■ **Requirement**: Please repeat every line in the rows below word for word, leaving out the pictures.

■ **Entries supplied**:

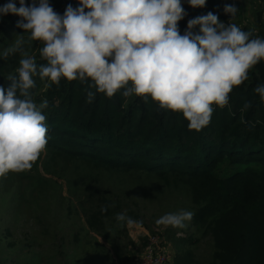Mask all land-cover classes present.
I'll return each instance as SVG.
<instances>
[{"label":"clouds","instance_id":"clouds-1","mask_svg":"<svg viewBox=\"0 0 264 264\" xmlns=\"http://www.w3.org/2000/svg\"><path fill=\"white\" fill-rule=\"evenodd\" d=\"M188 3L198 8L206 0ZM238 11L226 4L227 23L210 11L189 20L181 34L177 25L186 15L181 0H79L63 15L49 0H19V7L9 0L0 6V16H19L16 27L23 29L3 52L4 58L20 52L21 58L16 74L0 85V176L30 170L48 143L42 114L48 101L37 104L32 98L37 76L57 85L62 77L87 84V103L96 93L112 97L122 88L125 97H143L145 103L150 97L162 109L182 113L189 130L200 131L210 123L213 105H229V93L264 60V39L231 23ZM24 34L28 41L42 42V63L22 51ZM253 91L264 101V83ZM250 107L245 102L241 111ZM193 217L192 211L180 209L156 224L183 229ZM115 220L127 227L142 223L125 213H117Z\"/></svg>","mask_w":264,"mask_h":264},{"label":"trees","instance_id":"trees-1","mask_svg":"<svg viewBox=\"0 0 264 264\" xmlns=\"http://www.w3.org/2000/svg\"><path fill=\"white\" fill-rule=\"evenodd\" d=\"M8 2L0 0V6ZM13 2L19 7V0ZM35 2L38 4L39 0ZM25 3L31 4L33 0ZM49 4L63 15L69 4L78 7L79 0H49ZM226 4L233 3L206 0L204 7L193 8L188 0H181L186 15L177 25L180 33L187 29L189 20L210 11L227 23L230 16L224 12ZM20 19L12 14L0 16V85L6 86L7 77L15 75L19 67L20 52L7 58L3 52L12 40L21 38L23 29L16 27ZM254 20L258 31L250 26L242 30L251 31L252 38L264 39V24H261L264 7L256 10ZM194 31L198 32L199 26ZM24 40L22 51L28 55L43 46L38 41H28L27 34ZM32 56L38 64L43 62L39 54ZM37 79L38 76L34 77L36 87L31 90L32 98L37 104L48 101L42 114L46 116L48 128L47 146L52 151L62 152L76 163L90 161L95 168L154 173L167 186L182 183L194 206L191 223L198 227L210 223L220 225L229 214H236V209L247 219L264 215V101L253 91L257 84L264 83V60L249 69L248 79L229 93V105L224 108L213 105L210 123L200 131L189 130V122L182 113L162 109L150 97L145 103L143 97L123 96V88L112 97L96 93L94 100L87 103V84L79 80L68 81L62 77L57 85L45 78L46 87L36 93ZM90 90L95 92L94 88ZM245 102H251V107L241 111ZM100 215L94 214L91 218L95 220ZM92 220L88 219L90 228L102 227ZM233 232L232 228L225 229L226 240L218 242L211 264H264L251 243L253 230L249 228L248 235L239 241Z\"/></svg>","mask_w":264,"mask_h":264},{"label":"rangeland","instance_id":"rangeland-1","mask_svg":"<svg viewBox=\"0 0 264 264\" xmlns=\"http://www.w3.org/2000/svg\"><path fill=\"white\" fill-rule=\"evenodd\" d=\"M231 2L239 9L231 23L258 31L254 14L264 2L260 1L261 6L256 5L259 0ZM37 80L36 93L47 85ZM0 205V264H131L141 254L144 241L153 236L167 250V264H211L218 242L226 240L227 228H232L238 241L251 228L255 254L264 261V215L247 219L236 209L220 225L198 227L189 222L183 229L157 225L156 220L166 213L193 212L182 183L167 186L154 173L95 168L87 160L76 163L48 146L35 169L0 176ZM105 207L107 212H102ZM117 213L142 223L121 225L115 220ZM94 214L102 215L92 220ZM88 219L102 227L90 228Z\"/></svg>","mask_w":264,"mask_h":264},{"label":"built area","instance_id":"built-area-1","mask_svg":"<svg viewBox=\"0 0 264 264\" xmlns=\"http://www.w3.org/2000/svg\"><path fill=\"white\" fill-rule=\"evenodd\" d=\"M168 252L161 247L157 236L148 238L141 254L131 264H167Z\"/></svg>","mask_w":264,"mask_h":264},{"label":"crops","instance_id":"crops-1","mask_svg":"<svg viewBox=\"0 0 264 264\" xmlns=\"http://www.w3.org/2000/svg\"><path fill=\"white\" fill-rule=\"evenodd\" d=\"M258 4H260V1L256 5H258Z\"/></svg>","mask_w":264,"mask_h":264}]
</instances>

■ **Answer to the task**:
Mask all land-cover classes present.
I'll return each instance as SVG.
<instances>
[{"label":"clouds","instance_id":"clouds-1","mask_svg":"<svg viewBox=\"0 0 264 264\" xmlns=\"http://www.w3.org/2000/svg\"><path fill=\"white\" fill-rule=\"evenodd\" d=\"M188 3L198 8L206 0ZM238 11L226 4L227 23L210 11L189 20L181 34L177 25L186 15L181 0H79L63 15L49 0H19V7L9 0L0 6V16H19L16 27L23 29L3 52L4 58L20 52L21 58L16 74L0 85V176L30 170L48 143L42 114L48 101L37 104L32 98L37 76L57 85L62 77L87 84V103L96 93L112 97L122 88L125 97H143L145 103L150 97L162 109L182 113L189 130L200 131L210 123L213 105H229V93L264 60V39L231 23ZM24 34L28 41L42 42V63L22 51ZM253 91L264 101V83ZM250 107L245 102L241 111ZM193 217L192 211L180 209L156 224L183 229ZM115 220L127 227L142 223L125 213H117Z\"/></svg>","mask_w":264,"mask_h":264},{"label":"trees","instance_id":"trees-1","mask_svg":"<svg viewBox=\"0 0 264 264\" xmlns=\"http://www.w3.org/2000/svg\"><path fill=\"white\" fill-rule=\"evenodd\" d=\"M8 2L0 0V6ZM13 2L19 7V0ZM35 2L38 4L39 0ZM25 3L31 4L33 0ZM49 4L63 15L69 4L78 7L79 0H49ZM226 4L233 3L206 0L204 7L193 8L188 0H181L186 15L177 25L180 33L187 29L189 20L210 11L227 23L230 16L224 12ZM20 19L12 14L0 16V85L6 86L7 77L15 75L19 67L20 52L7 58L3 52L12 40L21 38L23 29L16 27ZM254 20L258 31L250 26L242 30L251 31L252 38L264 39V24H261L264 7L256 10ZM194 31L198 32L199 26ZM24 40L22 51L28 55L43 46L38 41H28L27 34ZM32 56L38 64L43 62L39 54ZM37 79L38 76L34 77L36 87L31 90L32 98L37 104L48 101L42 114L46 116L48 128L47 146L52 151L62 152L76 163L90 161L95 168L154 173L167 186L182 183L194 206L191 223L198 227L210 223L220 225L229 214H236V209L247 219L264 215V101L253 91L257 84L264 83V60L249 69L248 79L229 93V105L224 108L213 105L210 123L200 131L189 130V122L182 113L162 109L150 97L145 103L143 97L123 96V88L112 97L96 93L94 100L87 103V84L79 80L68 81L62 77L57 85L45 78L46 87L36 93ZM90 90L95 92L94 88ZM245 102H251V107L241 111ZM100 215L94 214L91 218L95 220ZM92 220L88 219L90 228L102 227ZM233 232L232 228L225 229L226 240L218 242L211 264H264L251 243L253 230L249 228L248 235L239 241Z\"/></svg>","mask_w":264,"mask_h":264},{"label":"rangeland","instance_id":"rangeland-1","mask_svg":"<svg viewBox=\"0 0 264 264\" xmlns=\"http://www.w3.org/2000/svg\"><path fill=\"white\" fill-rule=\"evenodd\" d=\"M231 2L239 9L231 23L258 31L254 14L264 2L260 1L261 6L256 5L259 0ZM37 80L36 93L47 85ZM0 205V264H131L141 254L144 241L153 236L167 250V264H211L218 242L226 240L227 228H232L238 241L251 228L255 254L264 261V215L247 219L236 209L220 225L198 227L189 222L183 229L157 225L156 220L166 213L193 212L182 183L167 186L154 173L95 168L87 160L76 163L48 146L35 169L0 176ZM105 207L107 212H102ZM117 213L142 223L121 225L115 220ZM94 214L102 215L92 220ZM88 219L102 227L90 228Z\"/></svg>","mask_w":264,"mask_h":264},{"label":"built area","instance_id":"built-area-1","mask_svg":"<svg viewBox=\"0 0 264 264\" xmlns=\"http://www.w3.org/2000/svg\"><path fill=\"white\" fill-rule=\"evenodd\" d=\"M168 252L161 247L157 236L148 238L141 254L131 264H167Z\"/></svg>","mask_w":264,"mask_h":264},{"label":"crops","instance_id":"crops-1","mask_svg":"<svg viewBox=\"0 0 264 264\" xmlns=\"http://www.w3.org/2000/svg\"><path fill=\"white\" fill-rule=\"evenodd\" d=\"M258 4H260V1L256 5H258Z\"/></svg>","mask_w":264,"mask_h":264}]
</instances>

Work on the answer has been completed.